Felicia continued, “This home will undergo changes while I am in charge. There will be regular meals, for one thing, the substance of which shall not rely on how near the end of the quarter we may be.”
“Where’s the money to come from?” Miss Dravoget sneered. “Raising the subscription is not to be thought of, and they don’t have it.” From behind the door, Blaic could almost see her broadly dismissive indication of the children.
He himself was not impressed with what he’d seen of them. Scrawny, blue with cold, their hair lank and greasy, they had not struck any sparks in his heart. Felicia, must have been reminded of herself in the dark days before her father had come for her. For that reason, and that reason alone, Blaic was prepared to help her with this institution. He wished he could have helped Felicia and her mother overcome their hardships, though he’d known nothing about her or her dismal childhood at the time.

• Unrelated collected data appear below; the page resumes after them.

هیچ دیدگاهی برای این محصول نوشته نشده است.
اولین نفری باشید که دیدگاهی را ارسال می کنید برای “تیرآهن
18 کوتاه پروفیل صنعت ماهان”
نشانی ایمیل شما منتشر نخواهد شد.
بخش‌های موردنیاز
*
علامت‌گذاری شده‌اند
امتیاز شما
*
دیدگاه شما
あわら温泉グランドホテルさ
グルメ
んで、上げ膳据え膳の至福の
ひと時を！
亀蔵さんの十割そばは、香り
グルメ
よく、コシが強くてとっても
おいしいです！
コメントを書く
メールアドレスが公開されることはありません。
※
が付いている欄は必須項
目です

Inside the dormitory, Melissa said, “Wait just a minute. Are you sayin’ that she didn’t know nuffin’ about this ‘ere spree?”

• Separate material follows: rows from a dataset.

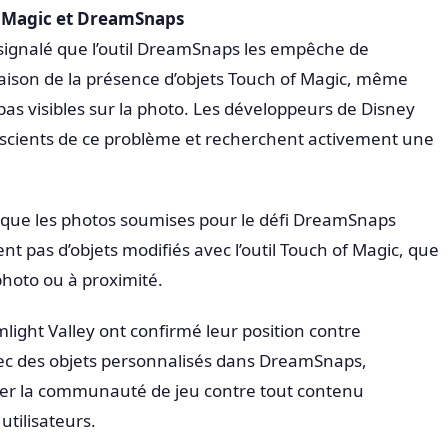
 Magic et DreamSnaps
ignalé que l’outil DreamSnaps les empêche de
aison de la présence d’objets Touch of Magic, même
pas visibles sur la photo. Les développeurs de Disney
nscients de ce problème et recherchent activement une
er que les photos soumises pour le défi DreamSnaps
 pas d’objets modifiés avec l’outil Touch of Magic, que
 photo ou à proximité.
ight Valley ont confirmé leur position contre
vec des objets personnalisés dans DreamSnaps,
er la communauté de jeu contre tout contenu
utilisateurs.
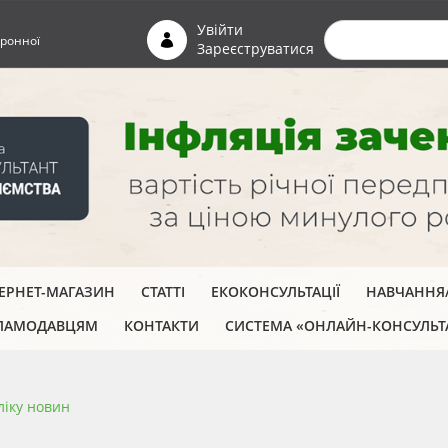
Пошуко
Увійти
ронної
Зареєструватися
ТЕРНЕТ-МАГАЗИН
СТАТТІ
ЕКОКОНСУЛЬТАЦІЇ
НАВЧАННЯ/
ЛАМОДАВЦЯМ
КОНТАКТИ
СИСТЕМА «ОНЛАЙН-КОНСУЛЬТ
ліку новин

“That’s right, Melissa. It’s entirely my own doing. I was not informed about this ‘system’ that you work under, and I don’t care to know. From now on, things will be different.”

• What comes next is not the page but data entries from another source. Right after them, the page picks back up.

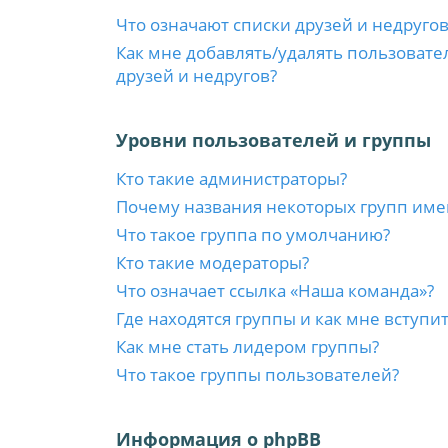
Что означают списки друзей и недругов
Как мне добавлять/удалять пользовате
друзей и недругов?
Уровни пользователей и группы
Кто такие администраторы?
Почему названия некоторых групп име
Что такое группа по умолчанию?
Кто такие модераторы?
Что означает ссылка «Наша команда»?
Где находятся группы и как мне вступит
Как мне стать лидером группы?
Что такое группы пользователей?
Информация о phpBB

“Hold on, my fine lady! Until tomorrow, I’m still directress here!”
Blaic looked up and down the hall. He remembered seeing a dusty tall-case clock that had been pushed, unregarded and unrepaired, into the far corner. The hands were fixed at ten past nine. Looking more closely, Blaic saw that the hands were indeed fixed, being nothing more than black lines drawn in on the face. Nevertheless, when he pointed his finger at it, it began to strike the twelve steady strokes of midnight.
He plainly heard Miss Dravoget suck in her breath in alarmed surprise. Felicia said only, “There! It’s now tomorrow and my new duties begin at this moment! Melissa, kindly wake up the youngest children. Mary, serve the soup. There’s plenty for all.”
Miss Dravoget gobbled like a drunken turkey. Felicia said, still coolly, still queenly, “Perhaps you’d like to go to bed, Miss Dravoget? We have no further need of you, and you must sleep. There will be pouches under your eyes on your wedding day if you don’t get your rest.”